It’s puzzling why I thought a puzzle night would be a good idea.
Problem 1: Neither Jonathan nor I are all that crazy about puzzles.
Problem 2: My kids are each at vastly different skill levels/patience levels when it comes to puzzle assembly.
At any rate, a puzzle night it was! It had it’s fun moments (mainly when the blasted puzzles were finally finished), but I would say this was kind of a dud of a family night. Better luck next time.
Here are the details anyway, in case your family is more affectionate toward puzzlin’ than I am!
I started out by taking the kids to Dollar Tree (we love that place!) and letting them each buy a new puzzle.
Lauryn fell in love with a Disney Princess puzzle (shocker, I know) that was way above her skill level. 63 pieces, for ages 5 and up. But she was totally enamored with it, so I let her buy it anyway. I would come to regret that later as I was trying to help her assemble it (she disassembled it as fast as I could hand her pieces; it was more important to hold and admire the face of each princess, than to attach the puzzle piece to the rest of the body).
When we got home from our Dollar Tree trip, the kids used markers to make their own puzzle by coloring and cutting out a puzzle template I printed out for them.
For dinner I made quesadillas, then cut puzzle pieces out of them so the kids could put them back into a circle shape. (Sorry for the poor picture quality; the camera was left at the church this week, so I was left with just my cell phone.)
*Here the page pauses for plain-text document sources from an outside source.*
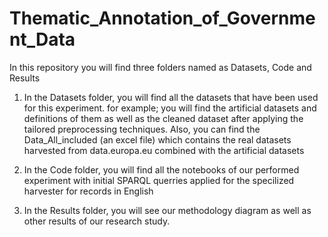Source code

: # Thematic_Annotation_of_Government_Data

In this repository you will find three folders named as Datasets, Code and Results

1. In the Datasets folder, you will find all the datasets that have been used for this experiment. for example; you will find the artificial datasets and definitions of them as well as the cleaned dataset after applying the tailored preprocessing techniques. Also, you can find the Data_All_included (an excel file) which contains the real datasets harvested from data.europa.eu combined with the artificial datasets

2. In the Code folder, you will find all the notebooks of our performed experiment with initial SPARQL querries applied for the specilized harvester for records in English

3. In the Results folder, you will see our methodology diagram as well as other results of our research study.
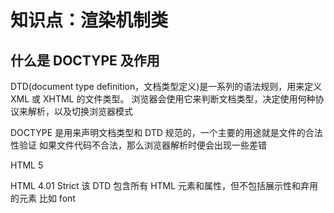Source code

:# 知识点：渲染机制类

## 什么是 DOCTYPE 及作用

DTD(document type definition，文档类型定义)是一系列的语法规则，用来定义 XML 或 XHTML 的文件类型。
浏览器会使用它来判断文档类型，决定使用何种协议来解析，以及切换浏览器模式

DOCTYPE 是用来声明文档类型和 DTD 规范的，一个主要的用途就是文件的合法性验证
如果文件代码不合法，那么浏览器解析时便会出现一些差错

HTML 5

<!DOCTYPE html>

HTML 4.01 Strict 该 DTD 包含所有 HTML 元素和属性，但不包括展示性和弃用的元素 比如 font

<!DOCTYPE HTML PUBLIC >
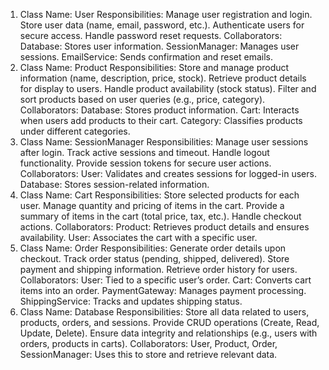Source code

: 1. Class Name: User
Responsibilities:
Manage user registration and login.
Store user data (name, email, password, etc.).
Authenticate users for secure access.
Handle password reset requests.
Collaborators:
Database: Stores user information.
SessionManager: Manages user sessions.
EmailService: Sends confirmation and reset emails.
2. Class Name: Product
Responsibilities:
Store and manage product information (name, description, price, stock).
Retrieve product details for display to users.
Handle product availability (stock status).
Filter and sort products based on user queries (e.g., price, category).
Collaborators:
Database: Stores product information.
Cart: Interacts when users add products to their cart.
Category: Classifies products under different categories.
3. Class Name: SessionManager
Responsibilities:
Manage user sessions after login.
Track active sessions and timeout.
Handle logout functionality.
Provide session tokens for secure user actions.
Collaborators:
User: Validates and creates sessions for logged-in users.
Database: Stores session-related information.
4. Class Name: Cart
Responsibilities:
Store selected products for each user.
Manage quantity and pricing of items in the cart.
Provide a summary of items in the cart (total price, tax, etc.).
Handle checkout actions.
Collaborators:
Product: Retrieves product details and ensures availability.
User: Associates the cart with a specific user.
5. Class Name: Order
Responsibilities:
Generate order details upon checkout.
Track order status (pending, shipped, delivered).
Store payment and shipping information.
Retrieve order history for users.
Collaborators:
User: Tied to a specific user’s order.
Cart: Converts cart items into an order.
PaymentGateway: Manages payment processing.
ShippingService: Tracks and updates shipping status.
6. Class Name: Database
Responsibilities:
Store all data related to users, products, orders, and sessions.
Provide CRUD operations (Create, Read, Update, Delete).
Ensure data integrity and relationships (e.g., users with orders, products in carts).
Collaborators:
User, Product, Order, SessionManager: Uses this to store and retrieve relevant data.
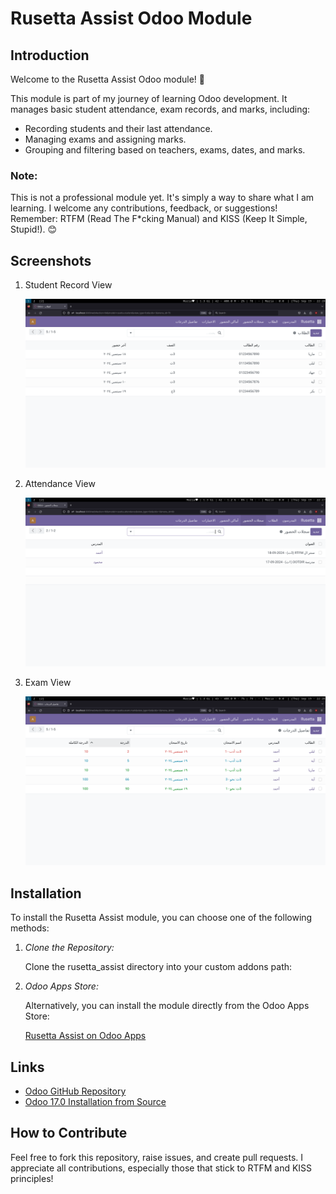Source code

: # Rusetta Assist Odoo Module

## Introduction

Welcome to the Rusetta Assist Odoo module! 🚀

This module is part of my journey of learning Odoo development. It manages basic student attendance, exam records, and marks, including:

- Recording students and their last attendance.
- Managing exams and assigning marks.
- Grouping and filtering based on teachers, exams, dates, and marks.

### Note:
This is not a professional module yet. It's simply a way to share what I am learning. I welcome any contributions, feedback, or suggestions! Remember: RTFM (Read The F*cking Manual) and KISS (Keep It Simple, Stupid!). 😊

## Screenshots

1. Student Record View

   ![Student Record](./rusetta_assist/images/student.png)

2. Attendance View

   ![Attendance](./rusetta_assist/images/attendance.png)

3. Exam View

   ![Exam Marks](./rusetta_assist/images/exam.png)



## Installation

To install the Rusetta Assist module, you can choose one of the following methods:

1. *Clone the Repository:*

   Clone the rusetta_assist directory into your custom addons path:


2. *Odoo Apps Store:*

    Alternatively, you can install the module directly from the Odoo Apps Store:

    [Rusetta Assist on Odoo Apps](https://apps.odoo.com/apps/modules/17.0/rusetta_assist)

## Links

- [Odoo GitHub Repository](https://github.com/odoo/odoo)
- [Odoo 17.0 Installation from Source](https://www.odoo.com/documentation/17.0/administration/on_premise/source.html)

## How to Contribute

Feel free to fork this repository, raise issues, and create pull requests. I appreciate all contributions, especially those that stick to RTFM and KISS principles!
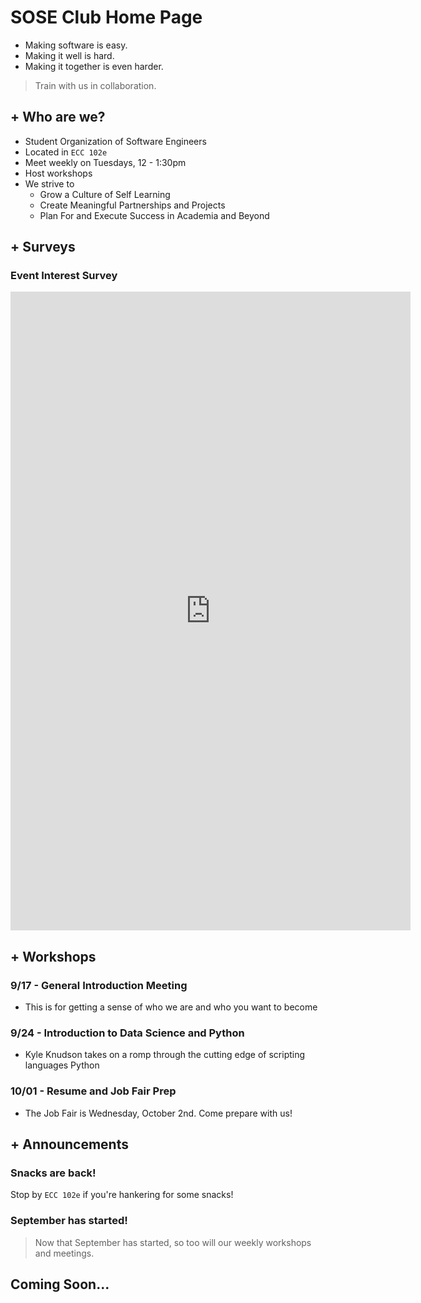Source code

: # SOSE Club Home Page

- Making software is easy. 
- Making it well is hard. 
- Making it together is even harder. 

> Train with us in collaboration.


## + Who are we?
- Student Organization of Software Engineers
- Located in `ECC 102e`
- Meet weekly on Tuesdays, 12 - 1:30pm
- Host workshops
- We strive to
	- Grow a Culture of Self Learning 
	- Create Meaningful Partnerships and Projects 
	- Plan For and Execute Success in Academia and Beyond

## + Surveys

### Event Interest Survey

<html>
<iframe src="https://docs.google.com/forms/d/e/1FAIpQLSexFNvO_XONfWyce429YR5AnNB6hRnzxl0-SACJSj5leUy2dA/viewform?embedded=true" width="640" height="1022" frameborder="0" marginheight="0" marginwidth="0">Loading…</iframe>
</html>





## + Workshops

### 9/17 - General Introduction Meeting

- This is for getting a sense of who we are and who you want to become


### 9/24 - Introduction to Data Science and Python

- Kyle Knudson takes on a romp through the cutting edge of scripting languages Python


### 10/01 - Resume and Job Fair Prep

- The Job Fair is Wednesday, October 2nd. Come prepare with us!


## + Announcements

### Snacks are back!

Stop by `ECC 102e` if you're hankering for some snacks!


### September has started!

> Now that September has started, so too will our weekly workshops and meetings. 

## Coming Soon...
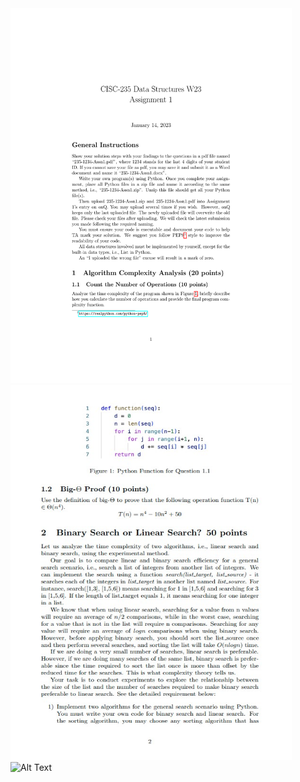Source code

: <img src="https://github.com/LoganBram/Data_Structures/blob/main/assignmentphotos/CISC235_A1.pdf" alt="Alt Text" width="450" height="600">
<img src="https://github.com/LoganBram/Data_Structures/blob/main/assignmentphotos/A1(2).jpg" alt="Alt Text" width="450" height="600">
<img src="https://github.com/LoganBram/Data_Structures/blob/main/assignmentphotos/A1(33).jpg" alt="Alt Text" width="450" height="600">
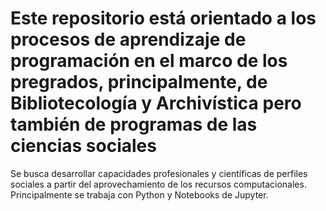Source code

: # Este repositorio está orientado a los procesos de aprendizaje de programación en el marco de los pregrados, principalmente, de Bibliotecología y Archivística pero también de programas de las ciencias sociales
Se busca desarrollar capacidades profesionales y científicas de perfiles sociales a partir del aprovechamiento de los recursos computacionales. Principalmente se trabaja con Python y Notebooks de Jupyter.
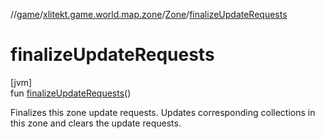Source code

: //[game](../../../index.md)/[xlitekt.game.world.map.zone](../index.md)/[Zone](index.md)/[finalizeUpdateRequests](finalize-update-requests.md)

# finalizeUpdateRequests

[jvm]\
fun [finalizeUpdateRequests](finalize-update-requests.md)()

Finalizes this zone update requests. Updates corresponding collections in this zone and clears the update requests.
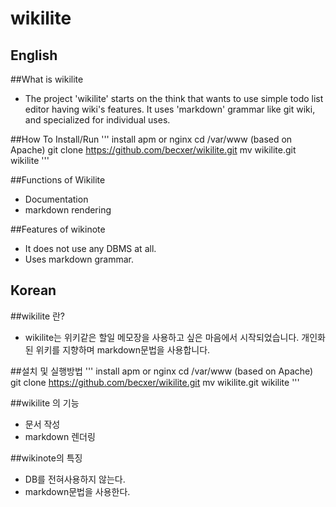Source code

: wikilite
======

English
--
##What is wikilite
 * The project 'wikilite' starts on the think that wants to use simple todo list editor having wiki's features. It uses 'markdown' grammar like git wiki, and specialized for individual uses.

##How To Install/Run
'''
 install apm or nginx
 cd /var/www (based on Apache) 
 git clone https://github.com/becxer/wikilite.git
 mv wikilite.git wikilite
'''

##Functions of Wikilite
 * Documentation
  * markdown rendering

##Features of wikinote
 * It does not use any DBMS at all.
 * Uses markdown grammar.

Korean
--
##wikilite 란?
 * wikilite는 위키같은 할일 메모장을 사용하고 싶은 마음에서 시작되었습니다. 개인화된 위키를 지향하며 markdown문법을 사용합니다.

##설치 및 실행방법
'''
 install apm or nginx
 cd /var/www (based on Apache) 
 git clone https://github.com/becxer/wikilite.git
 mv wikilite.git wikilite
'''

##wikilite 의 기능
 * 문서 작성
  * markdown 렌더링

##wikinote의 특징
 * DB를 전혀사용하지 않는다.
 * markdown문법을 사용한다.

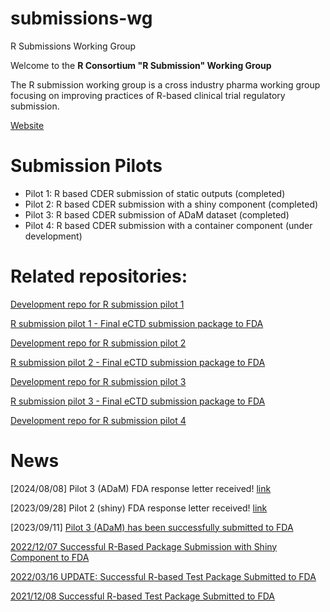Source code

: # submissions-wg
R Submissions Working Group

  Welcome to the **R Consortium "R Submission" Working Group** 
  
  The R submission working group is a cross industry pharma working group
  focusing on improving practices of R-based 
  clinical trial regulatory submission.
  
  [Website](https://rconsortium.github.io/submissions-wg/)
  
# Submission Pilots

- Pilot 1: R based CDER submission of static outputs (completed)
- Pilot 2: R based CDER submission with a shiny component (completed)
- Pilot 3: R based CDER submission of ADaM dataset (completed)
- Pilot 4: R based CDER submission with a container component (under development)
  
  
# Related repositories:


[Development repo for R submission pilot 1](https://github.com/RConsortium/submissions-pilot1)

[R submission pilot 1 - Final eCTD submission package to FDA](https://github.com/RConsortium/submissions-pilot1-to-fda)

[Development repo for R submission pilot 2](https://github.com/RConsortium/submissions-pilot2)

[R submission pilot 2 - Final eCTD submission package to FDA](https://github.com/RConsortium/submissions-pilot2-to-fda)

[Development repo for R submission pilot 3](https://github.com/RConsortium/submissions-pilot3-adam)

[R submission pilot 3 - Final eCTD submission package to FDA](https://github.com/RConsortium/submissions-pilot3-adam-to-fda)

[Development repo for R submission pilot 4](https://github.com/RConsortium/submissions-pilot4-webR)

# News


[2024/08/08] Pilot 3 (ADaM) FDA response letter received! [link](https://github.com/RConsortium/submissions-wg/blob/main/_Documents/Summary_R_Pilot3_Submission.pdf)

[2023/09/28] Pilot 2 (shiny) FDA response letter received! [link](https://github.com/RConsortium/submissions-wg/blob/0f1dc5c30985d413f75d196c2b6caa96231b26ee/_Documents/Summary_R_Pilot2_Submission%2027SEP2023.pdf)

[2023/09/11] [Pilot 3 (ADaM) has been successfully submitted to FDA](https://www.r-consortium.org/announcement/2023/09/11/first-publicly-available-r-based-submission-package-submitted-to-fda-pilot-3)

[2022/12/07 Successful R-Based Package Submission with Shiny Component to FDA](https://www.r-consortium.org/blog/2022/12/07/update-successful-r-based-package-submission-with-shiny-component-to-fda)

[2022/03/16 UPDATE: Successful R-based Test Package Submitted to FDA](https://www.r-consortium.org/blog/2022/03/16/update-successful-r-based-test-package-submitted-to-fda)

[2021/12/08 Successful R-based Test Package Submitted to FDA](https://www.r-consortium.org/blog/2021/12/08/successful-r-based-test-package-submitted-to-fda)
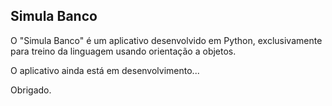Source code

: ## Simula Banco

O "Simula Banco" é um aplicativo desenvolvido em Python, exclusivamente para treino da linguagem usando
orientação a objetos.

O aplicativo ainda está em desenvolvimento...

Obrigado.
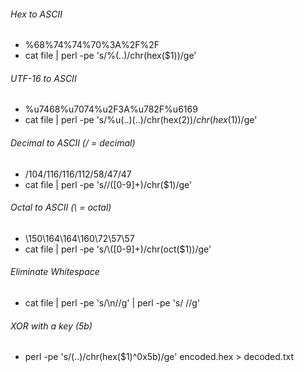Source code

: ###### Hex to ASCII
* %68%74%74%70%3A%2F%2F
* cat file | perl -pe 's/%(..)/chr(hex($1))/ge'

###### UTF-16 to ASCII
* %u7468%u7074%u2F3A%u782F%u6169
* cat file | perl -pe 's/%u(..)(..)/chr(hex($2))/chr(hex($1))/ge'

###### Decimal to ASCII (/ = decimal)
* /104/116/116/112/58/47/47
* cat file | perl -pe 's/\/([0-9]+)/chr($1)/ge'

###### Octal to ASCII (\ = octal)
* \150\164\164\160\72\57\57
* cat file | perl -pe 's/\\([0-9]+)/chr(oct($1))/ge'

###### Eliminate Whitespace
* cat file | perl -pe 's/\n//g' | perl -pe 's/ //g'

###### XOR with a key (5b)
* perl -pe 's/(..)/chr(hex($1)^0x5b)/ge' encoded.hex > decoded.txt

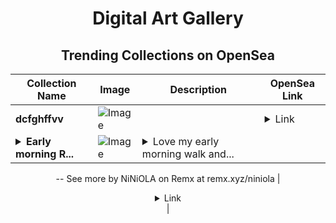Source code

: <div align="center">

# Digital Art Gallery

## Trending Collections on OpenSea

| Collection Name                       | Image                                                                                     | Description                       | OpenSea Link                                                                                          |
|---------------------------------------|-------------------------------------------------------------------------------------------|-----------------------------------|--------------------------------------------------------------------------------------------------------|
| **dcfghffvv** | ![Image](https://i.seadn.io/s/raw/files/2da84d183333f2a8502dbe5daa6163f5.jpg?w=500&auto=format?w=200&auto=format) |  | <details><summary>Link</summary>[dcfghffvv](https://opensea.io/collection/dcfghffvv)</details> |
| **<details><summary>Early morning R...</summary>Early morning Ride</details>** | ![Image](https://i.seadn.io/s/raw/files/4ecf5d5e48846f9517615c6e6bbde64d.jpg?w=500&auto=format?w=200&auto=format) | <details><summary>Love my early morning walk and...</summary>Love my early morning walk and capturing my environment
--
See more by NiNiOLA on Remx at remx.xyz/niniola</details> | <details><summary>Link</summary>[Early morning Ride](https://opensea.io/collection/early-morning-ride)</details> |

</div>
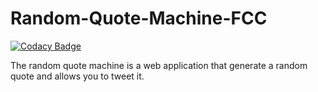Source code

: # Random-Quote-Machine-FCC

[![Codacy Badge](https://api.codacy.com/project/badge/Grade/2feff91b18434803b202bb99d61566b8)](https://app.codacy.com/app/sendjasni/Random-Quote-Machine-FCC?utm_source=github.com&utm_medium=referral&utm_content=sendjasni/Random-Quote-Machine-FCC&utm_campaign=Badge_Grade_Dashboard)

The random quote machine is a web application that generate a random quote and allows you to tweet it.  
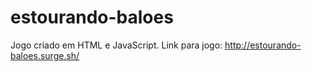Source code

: # estourando-baloes
 Jogo criado em HTML e JavaScript. Link para jogo: http://estourando-baloes.surge.sh/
After dinner we assembled the new puzzles (imagine some crying, whining, and complaining here from me and Jonathan), then I let the kids use save-a-puzzle to glue them together. The puzzle glue was fun for them to use. Messy always equals fun, right? They also thought it was pretty fun to be able to pick up the puzzles they made and carry them around once the glue dried. Yes, they are easy to please.